Mika Zibanejad's goal against the Capitals on Sunday was overturned when replays showed teammate Ryan McDonagh was offside. Photo by Adam Hunger-USA TODAY Sports

When Zibanejad scored his goal, it was 25 seconds after McDonagh was offside. The logic behind this being a problem escapes me, as if there should be a statute of limitations for an on-ice crime.

"That call is such crap."

"Was McDonagh offside?"

"Oh, definitely. Very obviously."

"So overturning the goal was good?"

"No, it was bad. Twenty-five seconds had passed."

"What if they had whistled the play dead at the moment the play was offside?"

"That's fine."

"But not 25 seconds later?"

"No."

"Why?"

"You know how criminals get away with crimes if enough time has … hey, Dave, where are you going?"
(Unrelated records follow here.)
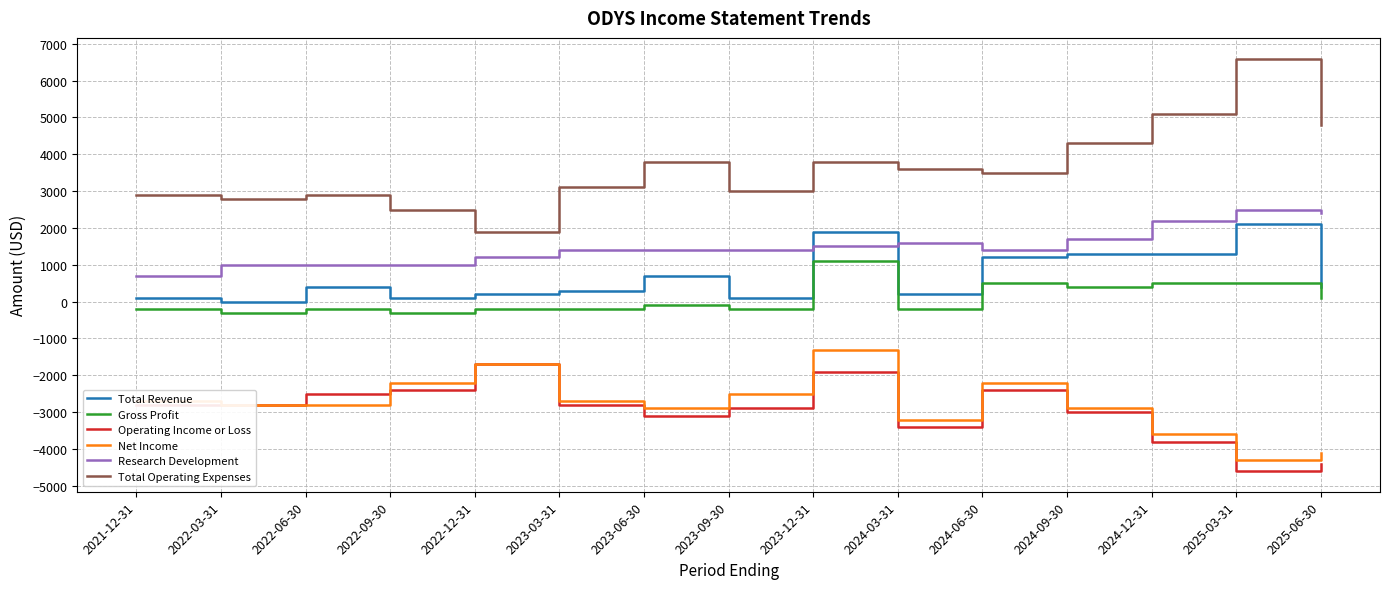

What position from the left is 2022-06-30?

3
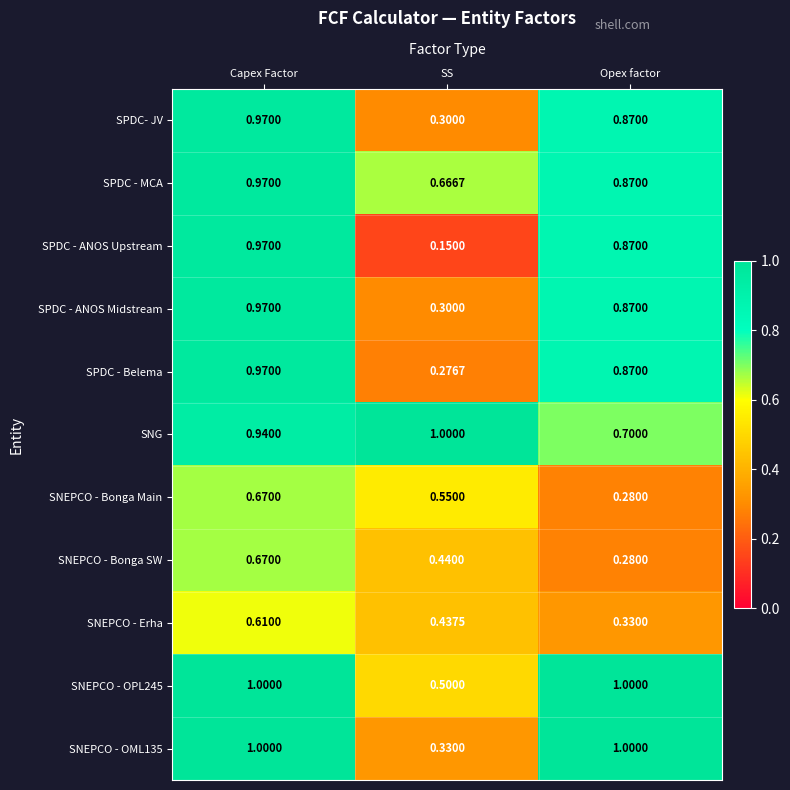

Which category has the highest value in the SPDC- JV series?

Capex Factor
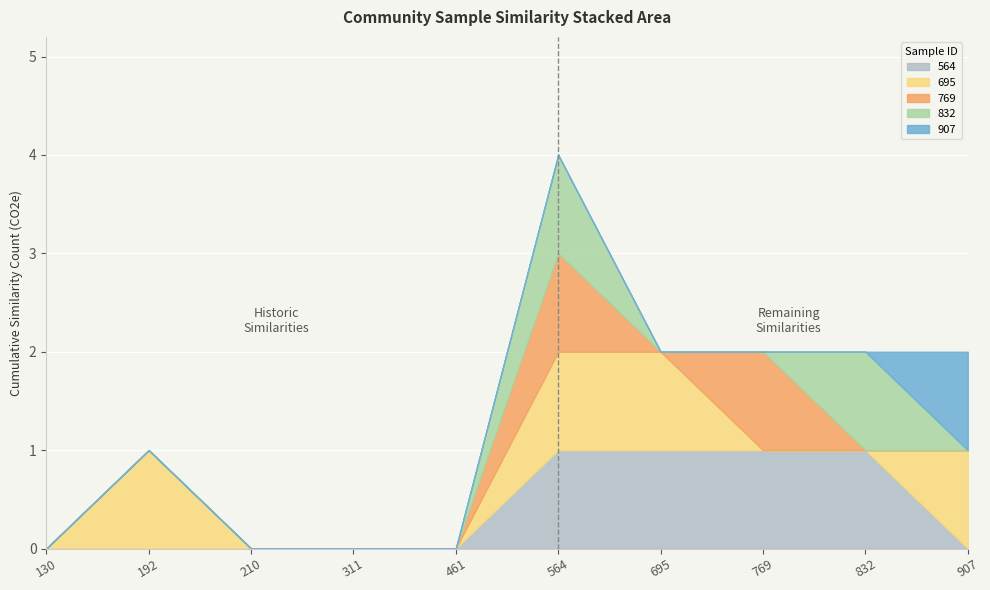

What is the maximum value shown in the chart?

1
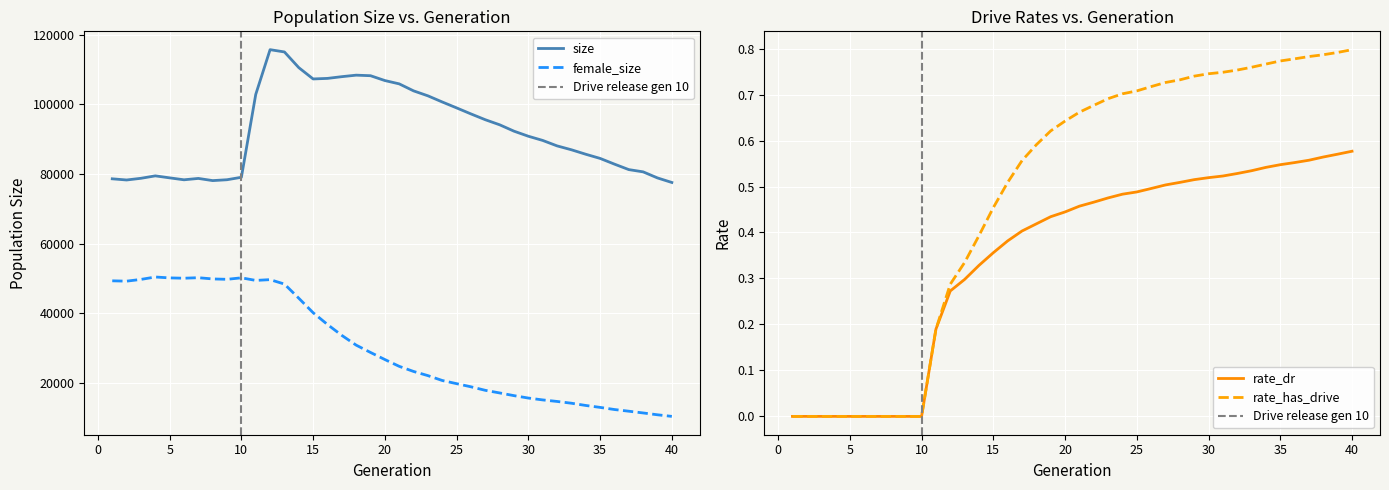

True or false: rate_has_drive has a value of 0.8 at 36.

True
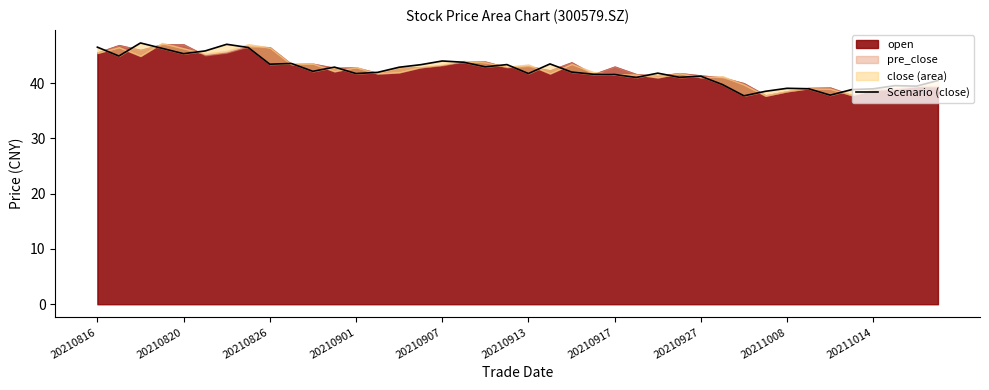

Is it true that the value at 20210917 is 17.4?

False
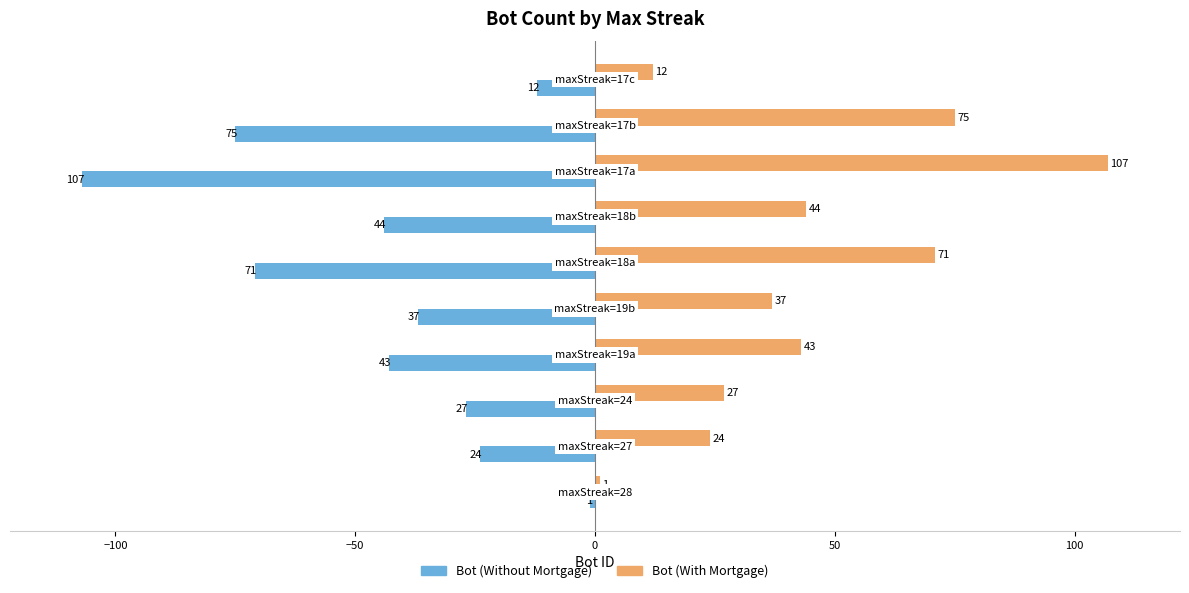

List the series in order of their peak value, highest first.

Bot (With Mortgage), Bot (Without Mortgage)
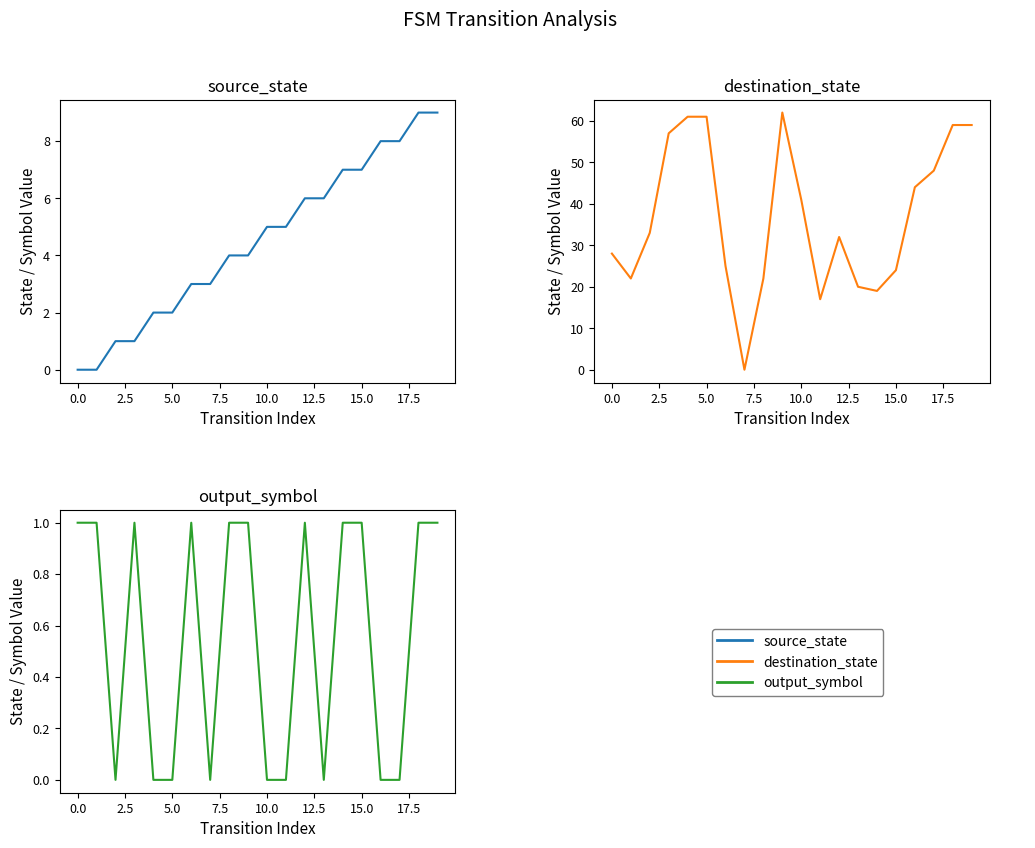

Does the chart display data point markers on the line(s)?

No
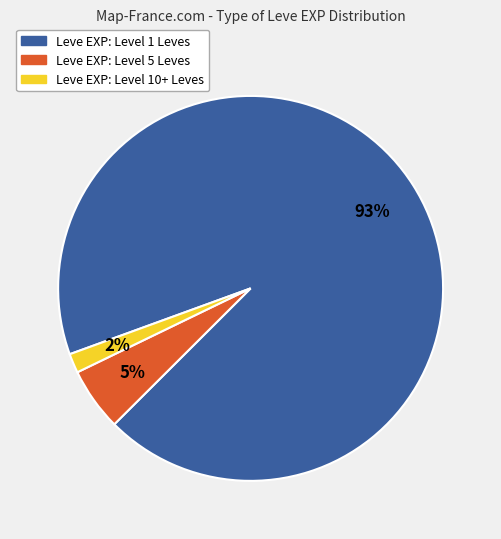

To the nearest percent, what is the difference between the largest and smallest slice percentages?

91%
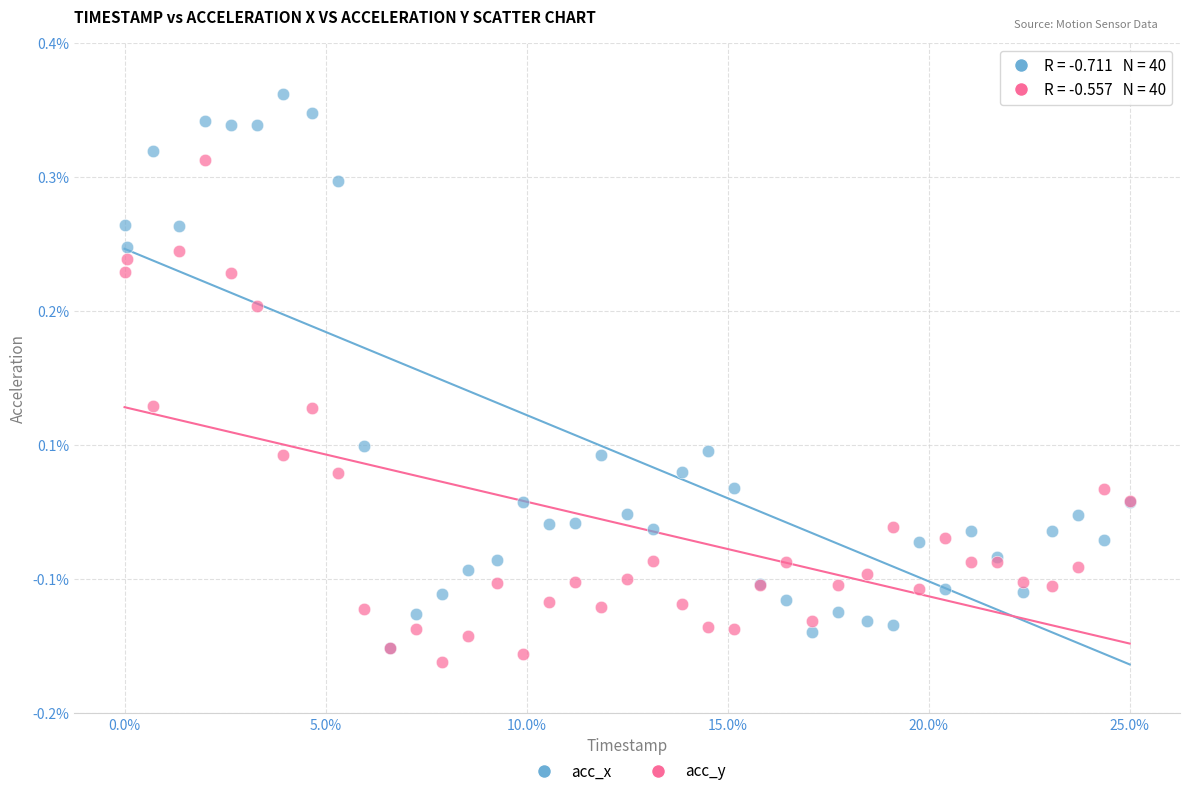

Which series has the largest Y range (max minus min)?

acc_x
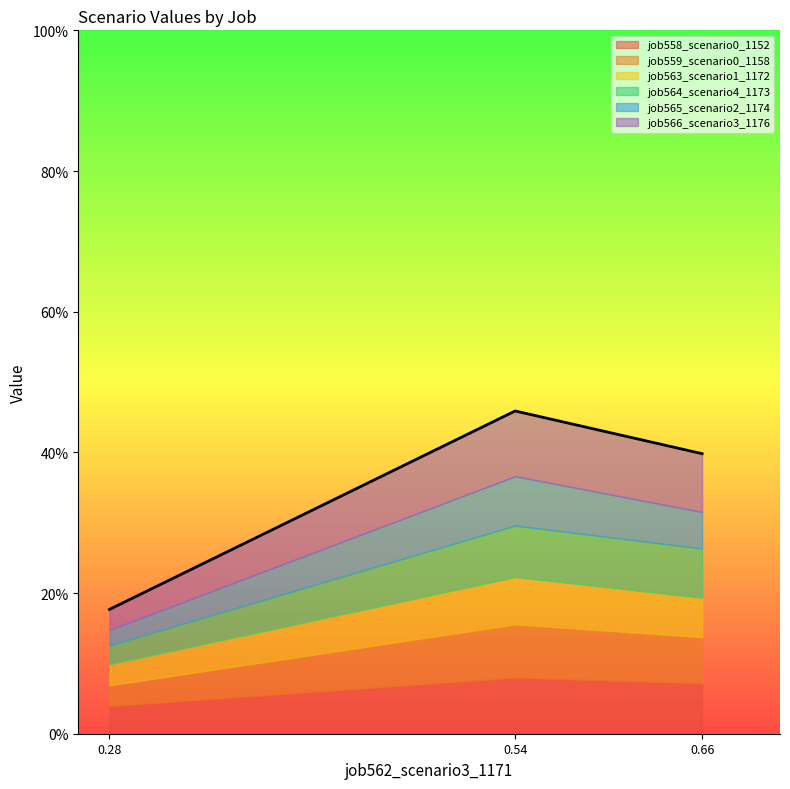

Which series has the largest total across all categories?

job566_scenario3_1176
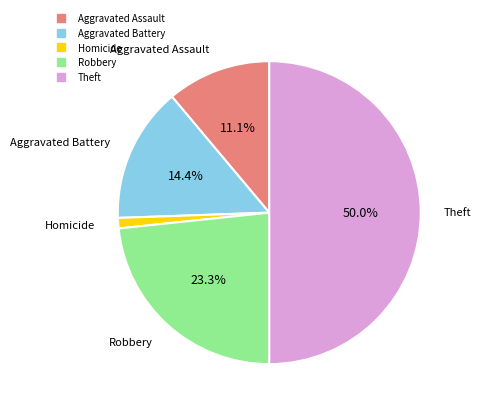

How many slices are in this pie chart?

5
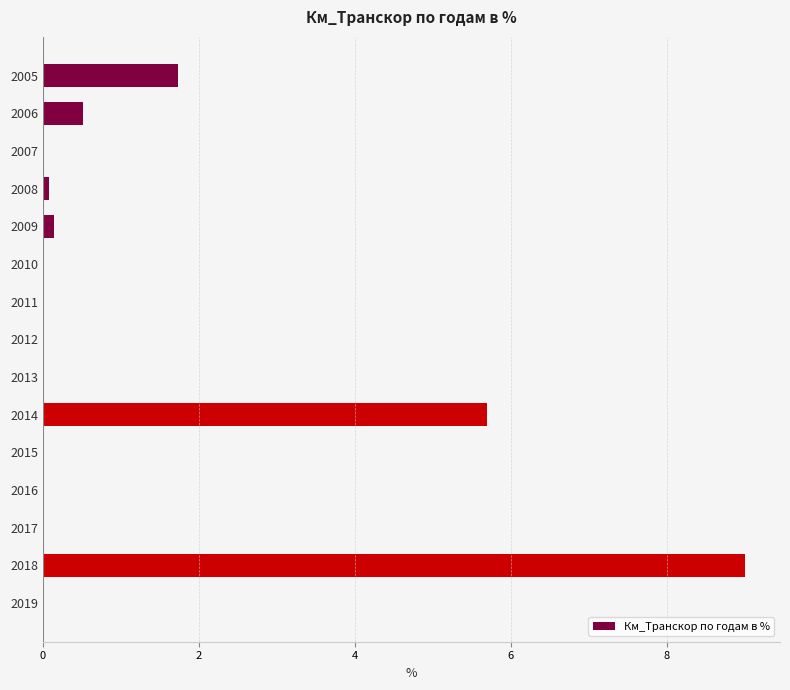

Are the bars horizontal?

Yes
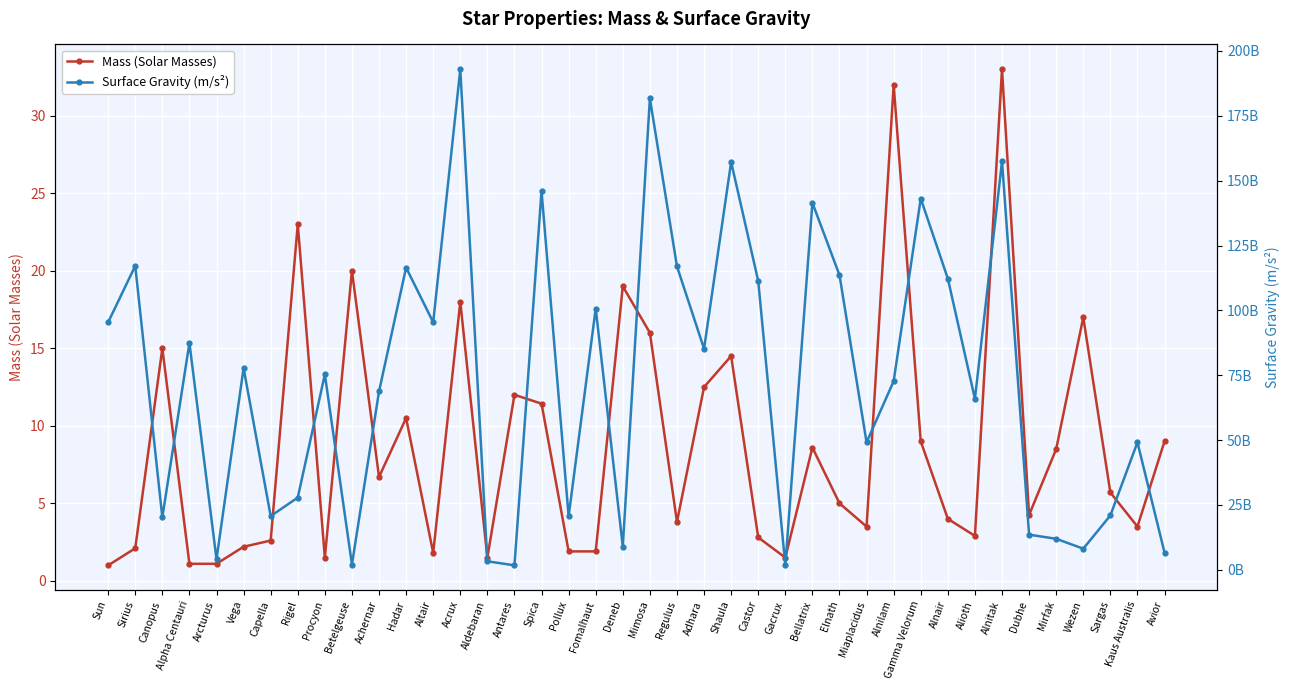

True or false: Surface Gravity (m/s²) and Mass (Solar Masses) cross at least once.

False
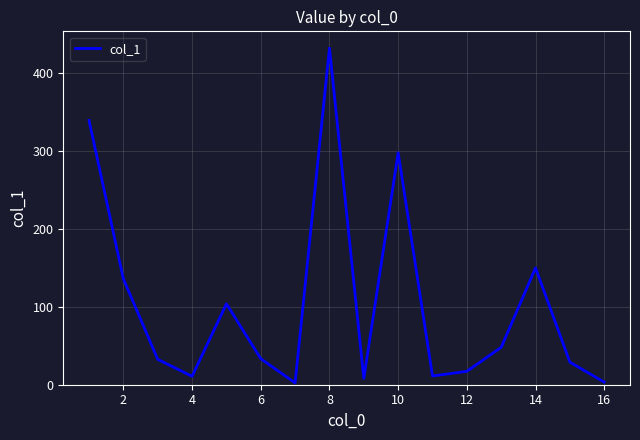

What is the greatest value displayed?

431.9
The NHL suspends players for hits on the ice that don't result in penalties, and those suspensions happen days later. College teams have national championships vacated years later when violations are discovered. Bernie Mac had three hits taken away in Mr. 3000 about a decade after he retired. The Omega 13 in Galaxy Quest allowed the crew to go back in time 13 seconds to correct … you get it.

A mistake should be always allowed to be corrected if it can be done in a reasonable way.

The cry in all sports with video review was always, "As long as they get the call right." Somehow offside in hockey is developing an immunity to this. Unless the NHL decides to allow skaters to enter the zone ahead of the puck—they should—the system in place now is the best one for preventing illegal goals, no matter how much time has passed after the infraction, or how badly Hossa wants his team's illegal goals to count.